We want to build a pipeline that ties all of our generators together. In this example, we have the counts be parameters so we can generate different size datasets without having to define a new pipeline.

Save the following content into tutorial-files/data/pipelines/pipeline.yaml.

seeders:
  - generator:
      path: seeders/things
      configuration:
        count: "{{thingsCount}}"
  - generator:
      path: seeders/people
      configuration:
        count: "{{peopleCount}}"
generators:
  color-things:
    generator:
      path: mappers/things/color
  name-men:
    generator:
      path: mappers/people/names/male
    dependsOn: [assign-gender]
  assign-gender:
    generator:
      path: mappers/people/gender
  name-women:
    generator:
      path: mappers/people/names/female
    dependsOn: [assign-gender]
  pairing-people:
    generator:
      path: reducers/people/pairer
      configuration:
        sameValueMatchChance: "{{sameGenderMatchChance}}"
    dependsOn: [assign-gender]
path: things-n-people

We set up our seeders and generators to create the data that we want. The platform will run all of the seeders in parallel. The generators may depend on each other, so we indicate how the generators depend on each other. This lets the platform order the generators and run as many as possible at the same time.

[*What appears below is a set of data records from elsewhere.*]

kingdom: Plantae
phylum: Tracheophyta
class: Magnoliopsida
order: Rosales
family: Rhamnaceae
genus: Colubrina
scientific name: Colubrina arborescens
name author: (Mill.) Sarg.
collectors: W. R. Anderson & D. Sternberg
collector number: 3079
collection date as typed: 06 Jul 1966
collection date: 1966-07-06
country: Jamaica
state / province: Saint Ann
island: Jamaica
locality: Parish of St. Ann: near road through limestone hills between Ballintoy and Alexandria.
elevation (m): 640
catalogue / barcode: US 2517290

We overrode the configuration for the things seeder so that it creates twenty things. You can modify this count (as well as the count for people) to anything you like, though there is a limit of 10,000 for each seeder right now.

Uploading to the Platform

We want to upload the transforms and generators first because the platform will check that the they exist when we upload the pipeline. The sync function is smart enough to manage this for us. It will sync transforms before generators, and generators before pipelines.

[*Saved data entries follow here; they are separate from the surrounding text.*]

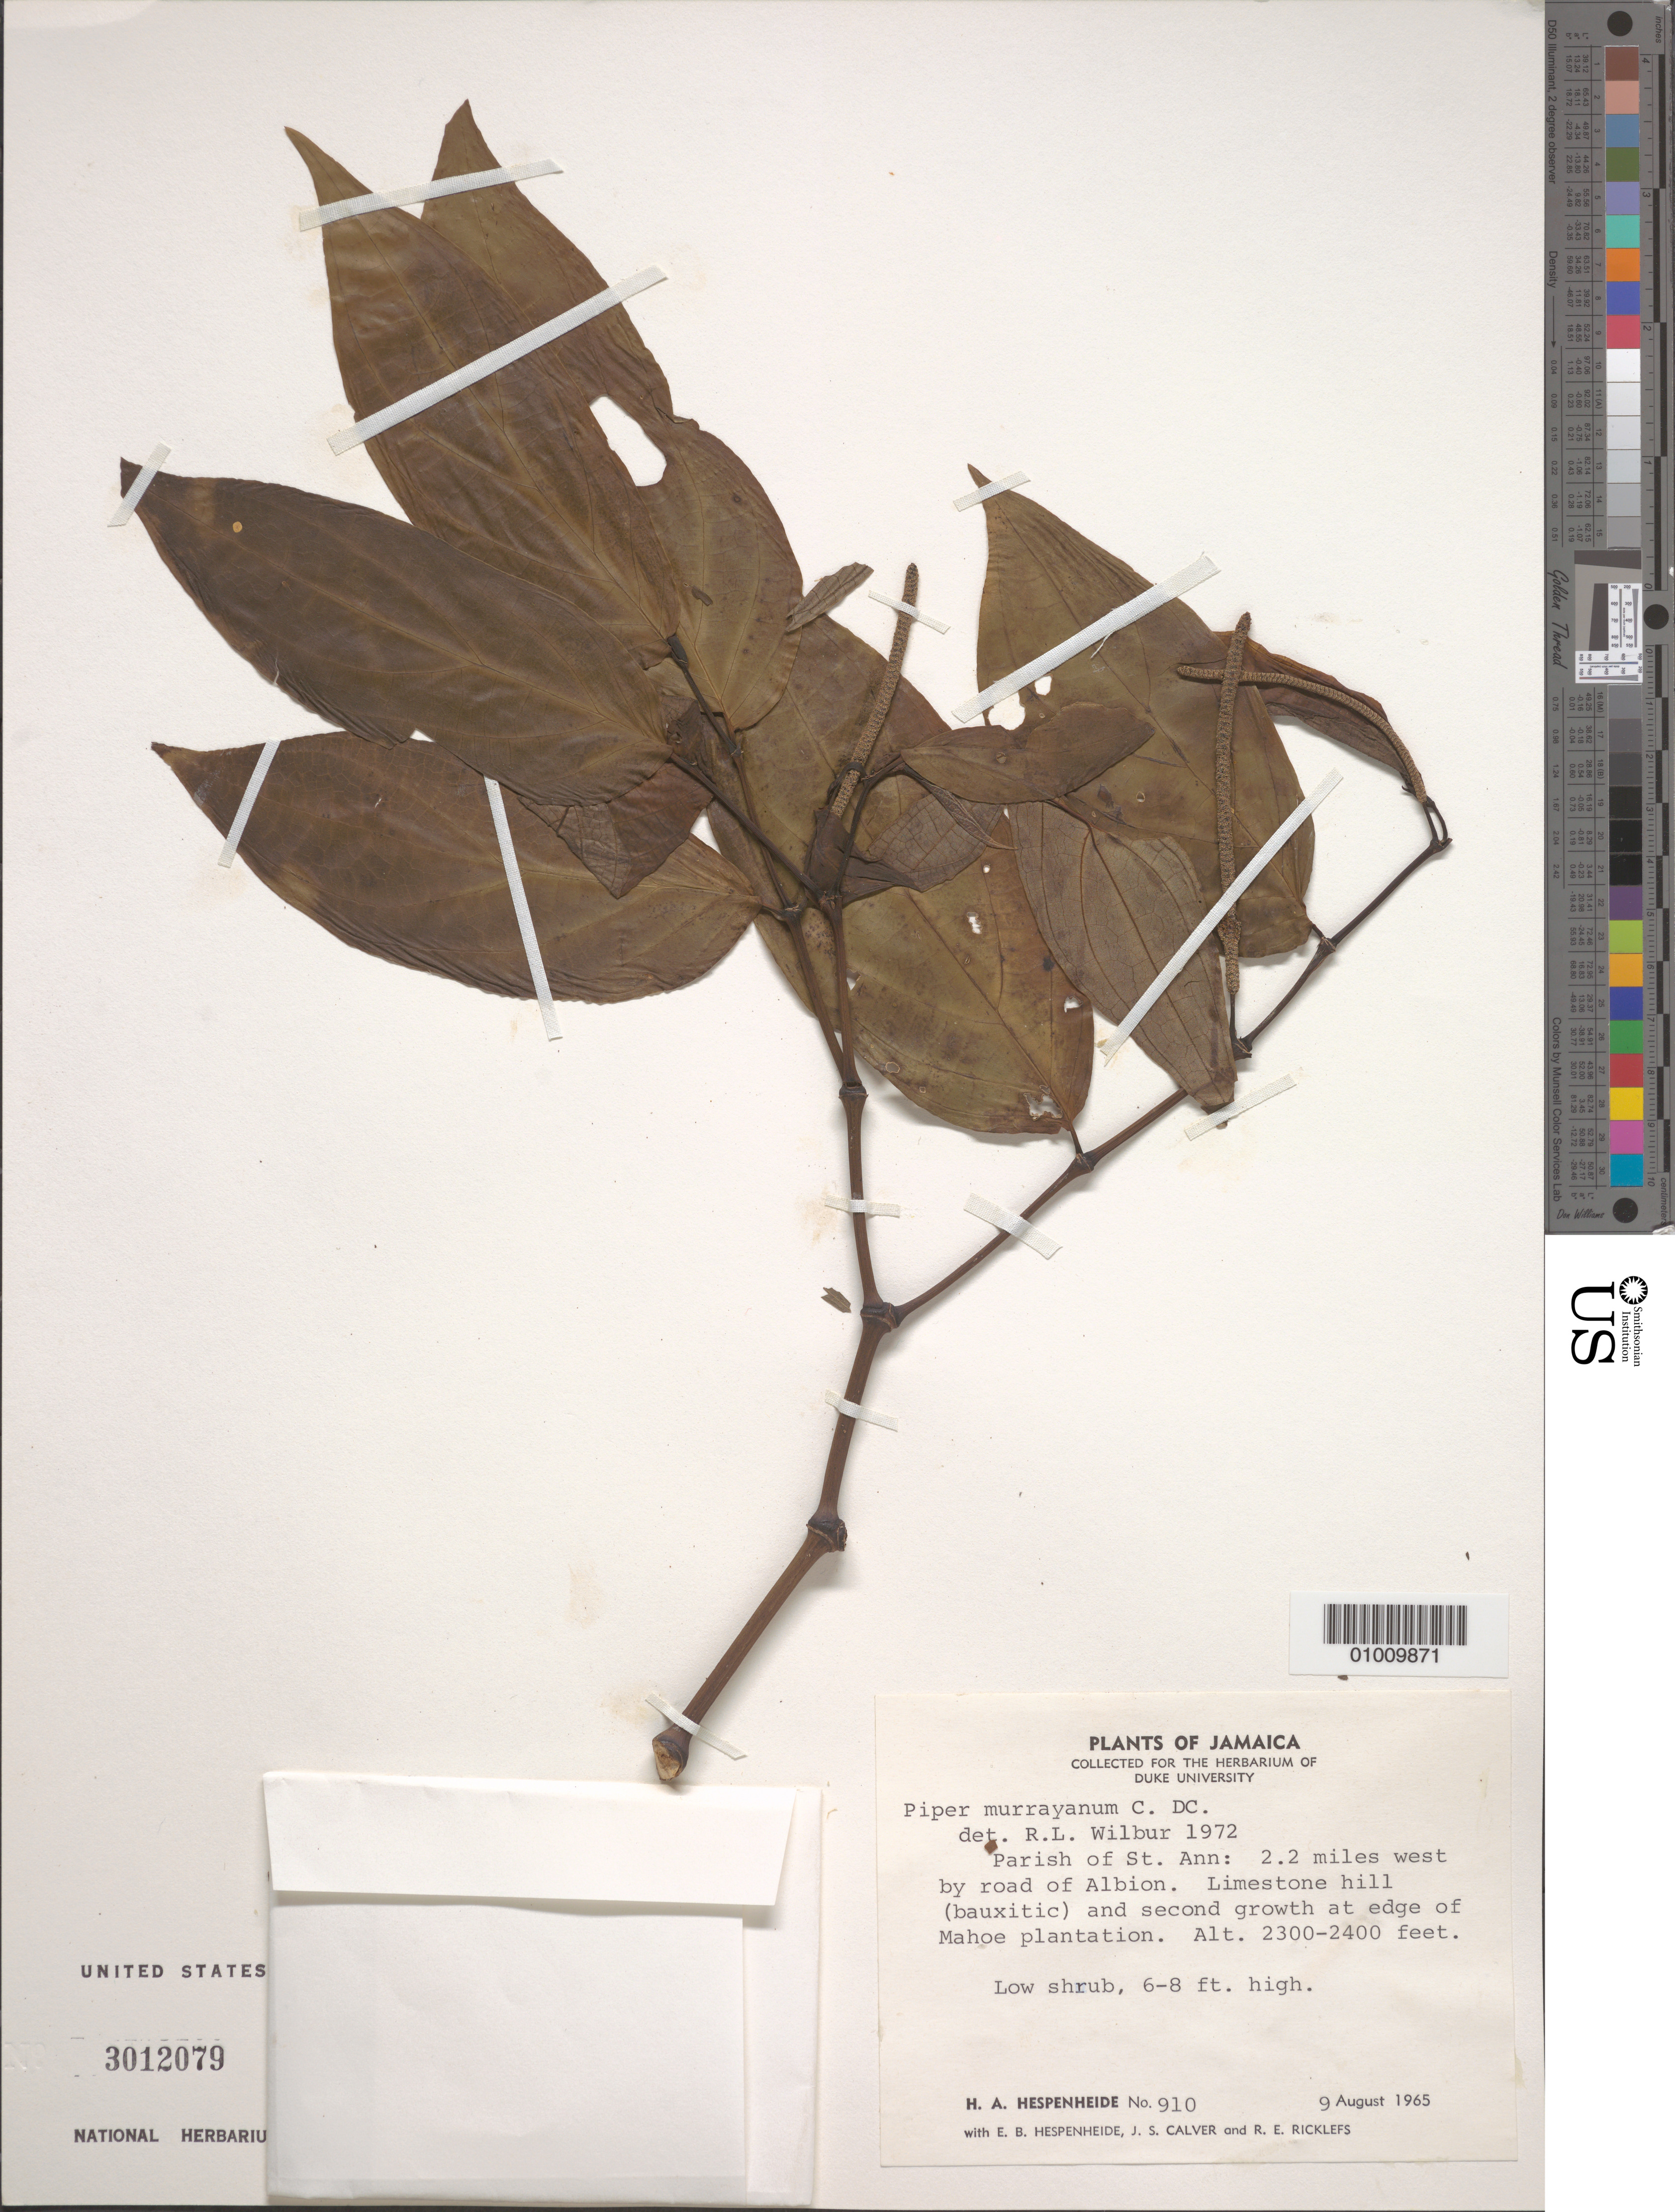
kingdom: Plantae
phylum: Tracheophyta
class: Magnoliopsida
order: Piperales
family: Piperaceae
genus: Piper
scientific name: Piper murrayanum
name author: C. DC.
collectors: E. Hespenheide, H. A. Hespenheide, J. Calver & R. Ricklefs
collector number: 910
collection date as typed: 09 Aug 1965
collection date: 1965-08-09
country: Jamaica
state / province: Saint Ann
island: Jamaica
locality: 2.2 miles W by road of Albion. Limestone Hill (bauxitic) and Second growth at edge of Mahoe plantation.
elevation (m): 701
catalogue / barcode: US 3012079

ursactl sync --dir tutorial-files

If you get errors during the sync process, rerun the command with the --dry-run option to see what would be uploaded. If there are missing resources, check the files defining those resources for any errors.

Running the Pipeline

Now that our generators and pipeline are uploaded to the platform, we can run the pipeline and see what we get. In this case, we’re creating twenty things and ten people.

ursactl run pipeline things-n-people --param "thingsCount=20" --param "peopleCount=10" --param "sameGenderMatchChance=0.05"

This will print out some information showing a run id and a job status of queued.

Once the pipeline run is completed, we’ll be able to see it in the list of datasets (ursactl list datasets). Pipeline runs store datasets with a path that is the same as the pipeline path extended with the date and time that the run ended.

Assuming that the date and time is in TIMESTAMP, then we can download the generated data.

ursactl get dataset things-n-people/$TIMESTAMP things-and-people.ttl

This will download the contents into the local file things-and-people.ttl.

It should look something like the following.

@prefix rdf: <http://www.w3.org/1999/02/22-rdf-syntax-ns#> .
@prefix rdfs: <http://www.w3.org/2000/01/rdf-schema#> .
@prefix xsd: <http://www.w3.org/2001/XMLSchema#> .

<entity:1>
    a <https://schema.org/Thing> ;
    <https://example.org/color> "indigo" .

<entity:10>
    a <https://schema.org/Thing> ;
    <https://example.org/color> "violet" .

<entity:21>
    a <https://schema.org/Person> ;
    <https://schema.org/gender> "male" ;
    <https://schema.org/givenName> "Brian" .

<entity:22>
    a <https://schema.org/Person> ;
    <https://schema.org/gender> "female" ;
    <https://schema.org/givenName> "Lisa" .

Sweeping the Pipeline

If you want to see how changing the sameGenderMatchChance configuration value changes the dataset, you can sweep the value through a list:

ursactl run pipeline things-n-people \
  --param "thingsCount=10" \
  --param "peopleCount=500" \
  --sweep-param "sameGenderMatchChance=[0.0, 0.05, 0.10, 0.20, 0.40, 0.60, 0.80, 0.90, 0.95, 1.0]"

This will run the pipeline ten times, once for each value of sameGenderMatchChance.